Pursuant to the terms of the Note, the Company shall prepare and file with the U.S. Securities and Exchange Commission (the "SEC"), a registration statement on Form S-1 or S-3, covering the resale of all of the shares of Common Stock issuable upon the conversion of the Note.
The issuance of the Note was made in reliance upon the exemption from registration provided by Section 4(a)(2) of the Securities Act of 1933, as amended (the "Securities Act"), and Rule 506(b) promulgated thereunder. The Note and the shares of Common Stock issuable upon conversion thereof have not been registered under the Securities Act and may not be offered or sold in the United States absent registration or an applicable exemption from registration requirements.

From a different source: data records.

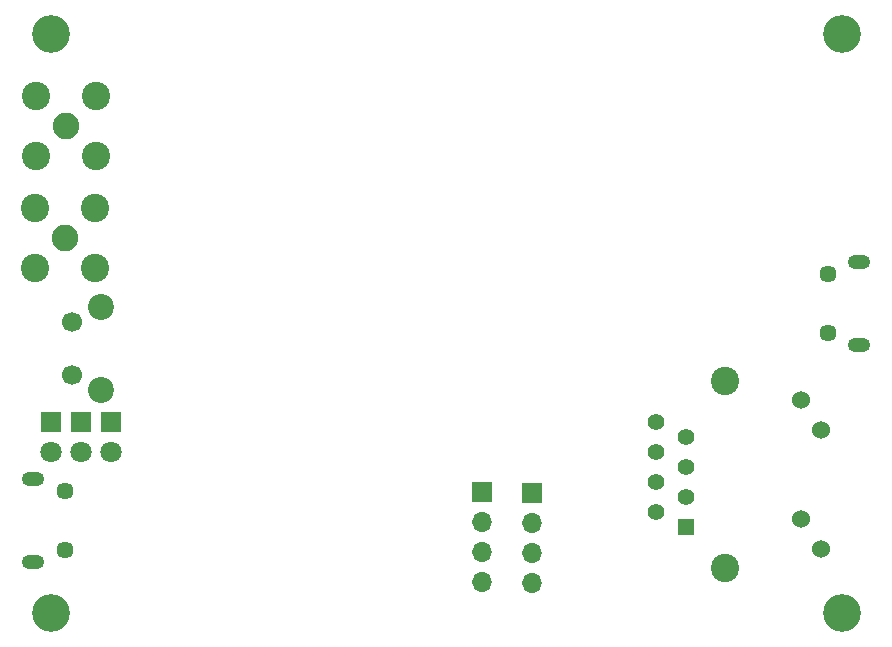
<source format=gbr>
%TF.GenerationSoftware,KiCad,Pcbnew,(6.0.9)*%
%TF.CreationDate,2023-03-02T15:05:35+09:00*%
%TF.ProjectId,mosaicBoard,6d6f7361-6963-4426-9f61-72642e6b6963,rev?*%
%TF.SameCoordinates,PX72eaf20PY14fb180*%
%TF.FileFunction,Soldermask,Bot*%
%TF.FilePolarity,Negative*%
%FSLAX46Y46*%
G04 Gerber Fmt 4.6, Leading zero omitted, Abs format (unit mm)*
G04 Created by KiCad (PCBNEW (6.0.9)) date 2023-03-02 15:05:35*
%MOMM*%
%LPD*%
G01*
G04 APERTURE LIST*
%ADD10C,0.001000*%
%ADD11R,1.400000X1.400000*%
%ADD12C,1.400000*%
%ADD13C,1.530000*%
%ADD14C,2.400000*%
%ADD15R,1.700000X1.700000*%
%ADD16O,1.700000X1.700000*%
%ADD17C,2.200000*%
%ADD18C,1.700000*%
%ADD19C,1.450000*%
%ADD20O,1.900000X1.200000*%
%ADD21C,2.250000*%
%ADD22C,3.200000*%
%ADD23R,1.800000X1.800000*%
%ADD24C,1.800000*%
G04 APERTURE END LIST*
D10*
%TO.C,J9*%
X63150000Y-34585000D03*
X63150000Y-46015000D03*
D11*
X56800000Y-44745000D03*
D12*
X54260000Y-43475000D03*
X56800000Y-42205000D03*
X54260000Y-40935000D03*
X56800000Y-39665000D03*
X54260000Y-38395000D03*
X56800000Y-37125000D03*
X54260000Y-35855000D03*
D13*
X68230000Y-46625000D03*
X66530000Y-44085000D03*
X68230000Y-36515000D03*
X66530000Y-33975000D03*
D14*
X60100000Y-48175000D03*
X60100000Y-32425000D03*
%TD*%
D15*
%TO.C,J5*%
X39545500Y-41817500D03*
D16*
X39545500Y-44357500D03*
X39545500Y-46897500D03*
X39545500Y-49437500D03*
%TD*%
D17*
%TO.C,SW1*%
X7300000Y-33150000D03*
X7300000Y-26150000D03*
D18*
X4800000Y-31900000D03*
X4800000Y-27400000D03*
%TD*%
D19*
%TO.C,J10*%
X68791500Y-28300000D03*
D20*
X71491500Y-29300000D03*
D19*
X68791500Y-23300000D03*
D20*
X71491500Y-22300000D03*
%TD*%
%TO.C,J3*%
X1516000Y-40700000D03*
X1516000Y-47700000D03*
D19*
X4216000Y-46700000D03*
X4216000Y-41700000D03*
%TD*%
D21*
%TO.C,J1*%
X4269000Y-10814000D03*
D14*
X1729000Y-13354000D03*
X6809000Y-8274000D03*
X1729000Y-8274000D03*
X6809000Y-13354000D03*
%TD*%
D21*
%TO.C,J2*%
X4260000Y-20290000D03*
D14*
X6800000Y-22830000D03*
X1720000Y-17750000D03*
X6800000Y-17750000D03*
X1720000Y-22830000D03*
%TD*%
D22*
%TO.C,REF\u002A\u002A*%
X3000000Y-52000000D03*
%TD*%
D23*
%TO.C,D5*%
X8125000Y-35850000D03*
D24*
X8125000Y-38390000D03*
%TD*%
D22*
%TO.C,REF\u002A\u002A*%
X70000000Y-3000000D03*
%TD*%
%TO.C,REF\u002A\u002A*%
X70000000Y-52000000D03*
%TD*%
D23*
%TO.C,D4*%
X5550000Y-35850000D03*
D24*
X5550000Y-38390000D03*
%TD*%
D15*
%TO.C,J4*%
X43793700Y-41881000D03*
D16*
X43793700Y-44421000D03*
X43793700Y-46961000D03*
X43793700Y-49501000D03*
%TD*%
D23*
%TO.C,D3*%
X3075000Y-35850000D03*
D24*
X3075000Y-38390000D03*
%TD*%
D22*
%TO.C,REF\u002A\u002A*%
X3000000Y-3000000D03*
%TD*%
M02*

</source>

The foregoing description of the Note is qualified in its entirety by reference to the full text of such document, a copy of which was previously filed as Exhibit 4.1 to the Company's Current Report on Form 8-K filed on February 13, 2026 and is incorporated herein by reference.
Item 2.03 Creation of a Direct Financial Obligation or an Obligation under an Off-Balance Sheet Arrangement of a Registrant.
The information set forth under Item 1.01 of this Current Report on Form 8-K is incorporated by reference into this Item 2.03.
Item 3.02 Unregistered Sales of Equity Securities.
The information set forth under Item 1.01 of this Current Report on Form 8-K is incorporated by reference into this Item 3.02. The issuance of the Note was made in reliance on the exemption provided by Section 4(a)(2) of the Securities Act, for the offer and sale of securities not involving a public offering. The Company's reliance upon Section 4(a)(2) of the Securities Act in issuing the Note was based upon the following factors: (a) the issuance of the Note was an isolated private transaction by us which did not involve a public offering; (b) the Lender is an accredited investor; (c) the Company did not engage in general solicitation or advertising in connection with the issuance; and (d) the Lender represented that, among other things, it was acquiring the securities for investment purposes only and not with a view to distribution, it has received information about the Company necessary to make an informed investment decision, and the Lender is capable of evaluating the merits and risks of its investment. Any shares of Common Stock issuable upon conversion of the Note will be issued in reliance on the exemption from registration provided by Section 3(a)(9) or Section 4(a)(2) of the Securities Act.